Emory Chemistry Professor Offers Enhanced Podcasts

Filed under: Podcasting — Dan Karleen @ 11:05 am

The Emory Wheel Online reports that Emory University chemistry professor Justin Gallivan is offering enhanced podcasts of his chemistry classes available free via iTunes. The article reports that in addition to audio, visual materials are available along with the podcast. A TA takes pictures of diagrams drawn on the blackboard, which are then included as part of the enhanced podcast. In fact, the podcasts are available via iTunes. Right now I’m listening to lecture 16, which was posted December 5, 2005. Static digital images are sync’d with the audio and appear in the album artwork window as the audio is playing. If an image is difficult to decipher, you can click on the image to see it in a larger window.

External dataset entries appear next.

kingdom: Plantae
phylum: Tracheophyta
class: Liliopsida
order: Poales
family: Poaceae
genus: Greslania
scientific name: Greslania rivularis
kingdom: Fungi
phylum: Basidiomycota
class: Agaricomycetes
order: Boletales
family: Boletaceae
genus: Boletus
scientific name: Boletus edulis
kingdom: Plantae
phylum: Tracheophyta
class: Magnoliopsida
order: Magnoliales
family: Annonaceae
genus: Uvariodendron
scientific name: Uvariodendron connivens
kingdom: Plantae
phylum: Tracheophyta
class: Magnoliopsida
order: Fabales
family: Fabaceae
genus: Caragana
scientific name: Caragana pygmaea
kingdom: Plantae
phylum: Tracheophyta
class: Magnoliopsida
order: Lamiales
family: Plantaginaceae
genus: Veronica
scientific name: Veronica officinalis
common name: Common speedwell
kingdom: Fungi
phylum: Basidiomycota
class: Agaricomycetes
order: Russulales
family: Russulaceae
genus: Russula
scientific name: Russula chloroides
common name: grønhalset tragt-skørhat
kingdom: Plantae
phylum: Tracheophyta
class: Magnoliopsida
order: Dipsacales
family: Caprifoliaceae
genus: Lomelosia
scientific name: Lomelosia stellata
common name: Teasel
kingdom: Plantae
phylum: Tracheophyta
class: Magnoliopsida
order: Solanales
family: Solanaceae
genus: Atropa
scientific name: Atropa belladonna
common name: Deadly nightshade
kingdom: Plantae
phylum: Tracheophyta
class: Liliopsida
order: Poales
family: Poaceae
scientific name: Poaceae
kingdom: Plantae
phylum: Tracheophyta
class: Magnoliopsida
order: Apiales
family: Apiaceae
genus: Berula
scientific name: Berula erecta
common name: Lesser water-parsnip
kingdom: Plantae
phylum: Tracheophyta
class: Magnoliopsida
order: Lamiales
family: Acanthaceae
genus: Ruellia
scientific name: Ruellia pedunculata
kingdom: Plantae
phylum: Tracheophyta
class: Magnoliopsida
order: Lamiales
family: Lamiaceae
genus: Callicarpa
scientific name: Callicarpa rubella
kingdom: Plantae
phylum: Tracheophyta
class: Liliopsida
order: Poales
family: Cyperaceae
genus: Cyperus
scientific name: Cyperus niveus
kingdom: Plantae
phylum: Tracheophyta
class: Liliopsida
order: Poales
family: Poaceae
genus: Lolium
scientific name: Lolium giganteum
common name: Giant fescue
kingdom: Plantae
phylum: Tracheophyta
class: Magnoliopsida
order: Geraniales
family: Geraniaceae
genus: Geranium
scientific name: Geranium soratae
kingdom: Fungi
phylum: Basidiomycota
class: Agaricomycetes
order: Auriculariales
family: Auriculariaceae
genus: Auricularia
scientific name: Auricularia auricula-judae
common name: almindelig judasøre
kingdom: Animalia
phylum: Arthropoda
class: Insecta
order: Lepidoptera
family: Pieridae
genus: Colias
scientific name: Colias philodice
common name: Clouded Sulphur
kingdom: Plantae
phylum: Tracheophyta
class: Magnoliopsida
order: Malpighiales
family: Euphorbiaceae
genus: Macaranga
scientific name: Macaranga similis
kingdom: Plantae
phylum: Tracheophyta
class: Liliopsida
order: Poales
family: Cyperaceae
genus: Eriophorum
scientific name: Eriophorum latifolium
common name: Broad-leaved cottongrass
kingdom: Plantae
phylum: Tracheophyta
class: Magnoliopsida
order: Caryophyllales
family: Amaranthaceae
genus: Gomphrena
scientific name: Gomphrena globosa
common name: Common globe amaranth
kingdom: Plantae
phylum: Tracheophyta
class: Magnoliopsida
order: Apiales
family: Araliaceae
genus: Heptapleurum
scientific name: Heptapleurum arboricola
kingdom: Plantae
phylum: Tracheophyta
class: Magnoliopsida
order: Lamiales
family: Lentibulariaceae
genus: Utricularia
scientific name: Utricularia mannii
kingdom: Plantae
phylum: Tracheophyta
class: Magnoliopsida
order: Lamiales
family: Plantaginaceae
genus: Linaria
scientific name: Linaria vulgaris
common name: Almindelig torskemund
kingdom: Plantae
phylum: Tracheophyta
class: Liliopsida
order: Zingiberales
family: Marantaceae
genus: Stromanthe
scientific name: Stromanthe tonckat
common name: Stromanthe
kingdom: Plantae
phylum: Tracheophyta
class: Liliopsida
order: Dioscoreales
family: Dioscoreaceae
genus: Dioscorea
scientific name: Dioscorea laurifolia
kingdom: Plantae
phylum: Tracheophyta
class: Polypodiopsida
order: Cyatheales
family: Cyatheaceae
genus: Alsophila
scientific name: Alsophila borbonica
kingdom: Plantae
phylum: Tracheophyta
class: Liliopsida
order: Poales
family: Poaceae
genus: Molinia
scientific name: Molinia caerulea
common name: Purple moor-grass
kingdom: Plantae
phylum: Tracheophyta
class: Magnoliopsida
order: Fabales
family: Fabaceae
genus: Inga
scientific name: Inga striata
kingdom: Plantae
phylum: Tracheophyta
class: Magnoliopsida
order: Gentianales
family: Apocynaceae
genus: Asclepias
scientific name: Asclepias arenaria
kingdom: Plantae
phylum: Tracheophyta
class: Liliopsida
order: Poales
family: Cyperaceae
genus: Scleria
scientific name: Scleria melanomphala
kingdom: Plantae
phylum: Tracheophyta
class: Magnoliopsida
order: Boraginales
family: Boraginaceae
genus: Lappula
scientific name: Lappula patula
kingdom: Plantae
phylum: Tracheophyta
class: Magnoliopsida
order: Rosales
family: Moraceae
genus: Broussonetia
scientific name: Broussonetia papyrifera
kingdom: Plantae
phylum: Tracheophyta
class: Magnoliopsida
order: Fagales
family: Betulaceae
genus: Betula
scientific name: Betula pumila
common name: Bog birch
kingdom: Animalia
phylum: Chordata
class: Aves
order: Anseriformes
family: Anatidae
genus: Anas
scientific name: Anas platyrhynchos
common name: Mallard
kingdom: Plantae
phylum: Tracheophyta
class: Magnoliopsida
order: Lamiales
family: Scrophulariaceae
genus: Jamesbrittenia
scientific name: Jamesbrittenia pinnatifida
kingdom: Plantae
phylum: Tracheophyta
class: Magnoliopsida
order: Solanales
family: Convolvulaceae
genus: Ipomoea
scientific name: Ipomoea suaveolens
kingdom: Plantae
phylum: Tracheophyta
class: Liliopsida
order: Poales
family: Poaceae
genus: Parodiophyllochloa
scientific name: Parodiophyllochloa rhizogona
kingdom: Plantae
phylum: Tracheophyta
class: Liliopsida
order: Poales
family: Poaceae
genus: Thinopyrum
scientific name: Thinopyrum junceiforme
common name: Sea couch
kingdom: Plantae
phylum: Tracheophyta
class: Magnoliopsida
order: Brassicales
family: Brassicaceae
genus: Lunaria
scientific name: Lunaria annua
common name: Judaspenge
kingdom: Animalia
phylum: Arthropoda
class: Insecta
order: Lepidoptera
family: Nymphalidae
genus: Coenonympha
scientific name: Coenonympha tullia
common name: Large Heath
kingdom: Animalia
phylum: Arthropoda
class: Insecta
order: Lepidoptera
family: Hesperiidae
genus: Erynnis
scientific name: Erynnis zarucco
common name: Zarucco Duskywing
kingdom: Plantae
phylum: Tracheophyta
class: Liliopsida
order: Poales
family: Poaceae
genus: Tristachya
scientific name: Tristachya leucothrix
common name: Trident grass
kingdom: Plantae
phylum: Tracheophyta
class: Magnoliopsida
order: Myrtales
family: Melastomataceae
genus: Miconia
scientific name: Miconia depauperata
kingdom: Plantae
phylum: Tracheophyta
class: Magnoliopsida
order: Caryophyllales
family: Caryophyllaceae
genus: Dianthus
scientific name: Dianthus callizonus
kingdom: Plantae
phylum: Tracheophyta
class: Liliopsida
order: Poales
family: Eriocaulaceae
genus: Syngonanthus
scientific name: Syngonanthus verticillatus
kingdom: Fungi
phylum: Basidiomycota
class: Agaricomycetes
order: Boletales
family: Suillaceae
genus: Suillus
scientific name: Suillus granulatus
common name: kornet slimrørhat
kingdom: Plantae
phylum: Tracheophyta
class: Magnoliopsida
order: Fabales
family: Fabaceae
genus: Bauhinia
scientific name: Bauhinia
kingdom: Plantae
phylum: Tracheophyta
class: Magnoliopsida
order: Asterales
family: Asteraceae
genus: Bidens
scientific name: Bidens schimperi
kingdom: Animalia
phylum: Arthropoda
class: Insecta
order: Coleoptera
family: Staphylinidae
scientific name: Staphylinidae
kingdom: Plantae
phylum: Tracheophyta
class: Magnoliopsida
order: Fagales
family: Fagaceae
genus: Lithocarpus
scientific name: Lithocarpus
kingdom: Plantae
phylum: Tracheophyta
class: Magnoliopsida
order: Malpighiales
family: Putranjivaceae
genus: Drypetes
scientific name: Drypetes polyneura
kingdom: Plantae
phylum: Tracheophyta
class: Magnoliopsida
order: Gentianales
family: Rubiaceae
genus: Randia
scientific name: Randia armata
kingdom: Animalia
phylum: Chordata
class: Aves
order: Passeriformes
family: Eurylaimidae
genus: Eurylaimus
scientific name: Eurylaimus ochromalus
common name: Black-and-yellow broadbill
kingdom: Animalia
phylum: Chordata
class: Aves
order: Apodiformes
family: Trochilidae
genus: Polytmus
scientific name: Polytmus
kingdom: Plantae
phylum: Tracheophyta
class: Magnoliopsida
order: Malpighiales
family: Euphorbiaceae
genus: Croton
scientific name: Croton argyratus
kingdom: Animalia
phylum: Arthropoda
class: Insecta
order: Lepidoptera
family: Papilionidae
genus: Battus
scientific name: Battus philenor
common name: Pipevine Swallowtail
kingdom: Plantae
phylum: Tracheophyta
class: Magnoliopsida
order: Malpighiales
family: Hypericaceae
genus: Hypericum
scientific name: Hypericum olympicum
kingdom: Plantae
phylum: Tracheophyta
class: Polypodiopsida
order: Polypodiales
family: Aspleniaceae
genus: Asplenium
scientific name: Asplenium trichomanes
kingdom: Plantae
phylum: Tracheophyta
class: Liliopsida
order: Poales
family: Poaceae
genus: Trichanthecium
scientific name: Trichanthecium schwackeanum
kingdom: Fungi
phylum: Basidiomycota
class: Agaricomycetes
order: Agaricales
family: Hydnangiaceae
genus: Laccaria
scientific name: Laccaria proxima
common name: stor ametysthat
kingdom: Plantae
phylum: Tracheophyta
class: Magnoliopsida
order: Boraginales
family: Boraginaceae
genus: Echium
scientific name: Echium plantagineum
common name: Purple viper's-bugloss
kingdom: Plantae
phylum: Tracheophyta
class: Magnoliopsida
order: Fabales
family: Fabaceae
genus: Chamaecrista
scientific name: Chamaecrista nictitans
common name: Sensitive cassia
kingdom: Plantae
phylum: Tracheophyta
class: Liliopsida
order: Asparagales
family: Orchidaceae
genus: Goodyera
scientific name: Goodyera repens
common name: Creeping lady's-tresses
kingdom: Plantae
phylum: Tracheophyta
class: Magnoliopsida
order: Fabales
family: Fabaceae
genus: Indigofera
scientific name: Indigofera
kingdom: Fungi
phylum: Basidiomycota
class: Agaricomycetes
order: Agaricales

This is a slightly different approach than that of Jean-Claude Bradley (Drexel U., also a chem professor), who for his iTunes feed intersperses PDFs in the RSS feed, which are then automatically downloaded by iTunes as part of the feed subscription. The PDFs include diagrams drawn during the lecture. Here is a link to his Chem 421 Organic Chemistry I lecture in iTunes.

2 Comments »

  1. It is interesting that he reports no drop in attendance, as do most other podcasters. It would be interesting to get some quantitative data over time to see under which conditions students feel they still have to attend the lectures. When I measured my online optional class I got a pretty steady decrease as the term progressed. http://drexel-coas-elearning.blogspot.com/2005/08/migration-from-f2f-to-online-lectures.html

    Comment by Jean-Claude Bradley — December 6, 2005 @ 1:12 pm

  2. I offer something slightly different to my students, condensed screencasts that were recorded before class began. They lack the dead air of lecture (time to write down information, time for discussion, announcements) and are parsed into individual lecture topics and last 5-20 minutes in length each. They can be found at
    http://personal.jccmi.edu/ottmark/cem141films.htm
    I create them for reference, after the lecture, review material, so the students already have the notes down. If not, they can always pause the screencast.